As the State of Wisconsin Investment Board (SWIB) continues a push toward risk aversion, its staff laid out new goals for the fixed-income portfolio that would look to find additional alpha minus any apparent investment hazard.

At an Aug. 4 meeting, Dominic Garcia, SWIB’s fixed-income fund of funds manager, presented a report, “Fixed-Income Strategy & Themes”, which highlighted some of the Board’s tactical plans for the bond space.

Vicki Hearing, SWIB public information officer, said yesterday that SWIB, which manages roughly $78 billion in assets for the Wisconsin Retirement System (WRS), the State Investment Fund (SIF) and other state trust funds, discussed its intentions for the asset class.

According to Garcia, the Madison-based Board would look to incorporate better use of active risk by establishing internal active portfolios as “core”, focusing more so on high conviction strategies, as well as eliminating active quant strategies.

Furthermore, he said that SWIB would look for a new investment opportunity in bank loans, long/short credit and hedge funds.

Previously, in looking back to the start of the year, the Board made extreme changes to its Core Trust Fund’s asset allocation strategy to return to leverage and curb risk.

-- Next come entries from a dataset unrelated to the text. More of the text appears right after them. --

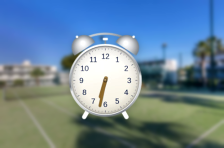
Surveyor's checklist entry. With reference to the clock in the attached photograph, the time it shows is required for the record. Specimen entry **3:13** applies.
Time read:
**6:32**
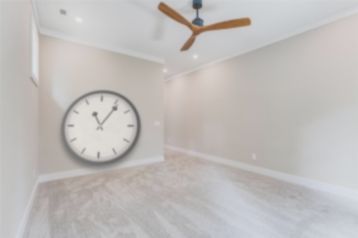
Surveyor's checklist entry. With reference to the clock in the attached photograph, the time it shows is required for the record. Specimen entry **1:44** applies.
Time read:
**11:06**
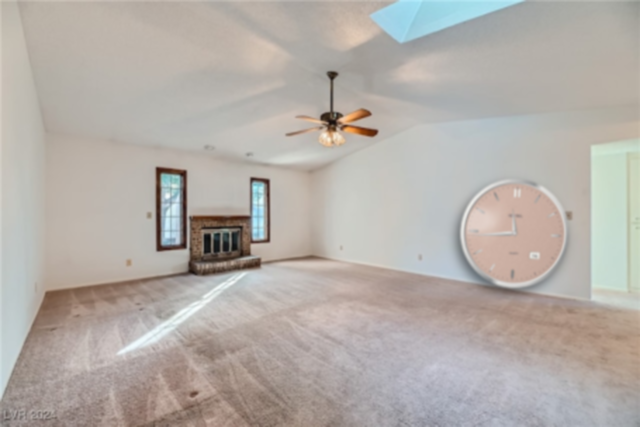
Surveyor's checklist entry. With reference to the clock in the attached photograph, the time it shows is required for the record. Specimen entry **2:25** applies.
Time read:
**11:44**
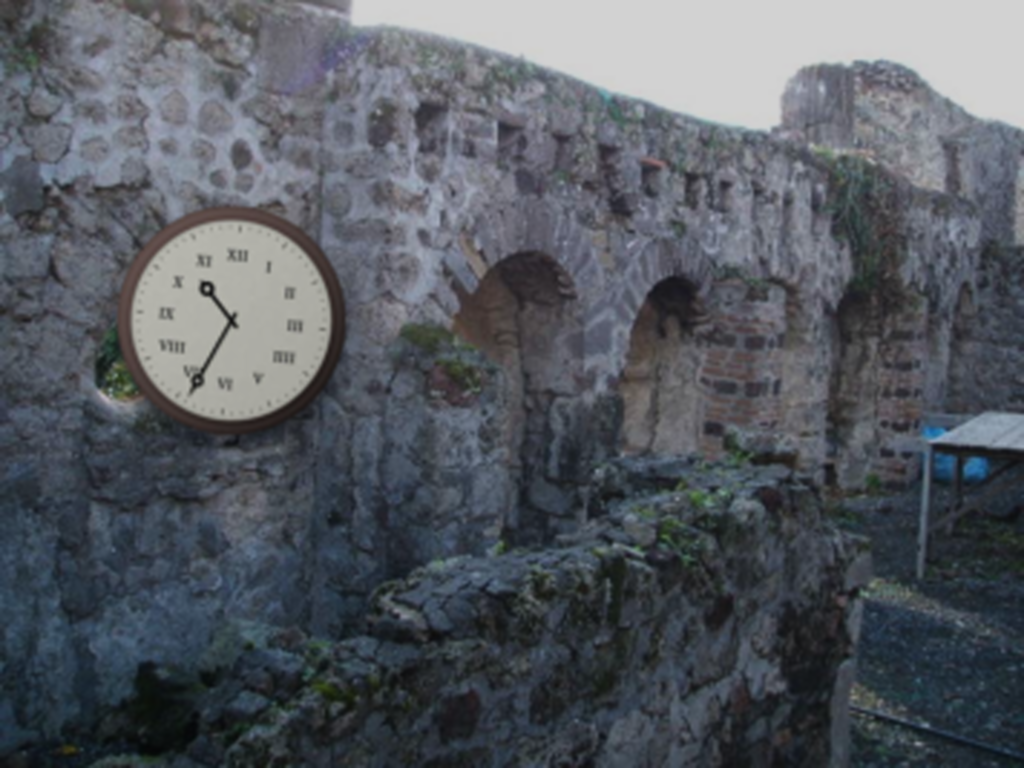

Modifications included lowering total equities by 2% to 53%, increasing Treasury Inflation-Protected Securities (TIPS) from 3% to 7%, and bumping up multi-asset options by 2% to 6%, a SWIB 2010 asset allocation study said at the time.

Also, in February, SWIB revealed that it would create a new TIPS asset class. Hearing said previously that the additional bond class was “part of the overall strategy in leveraging the fund.”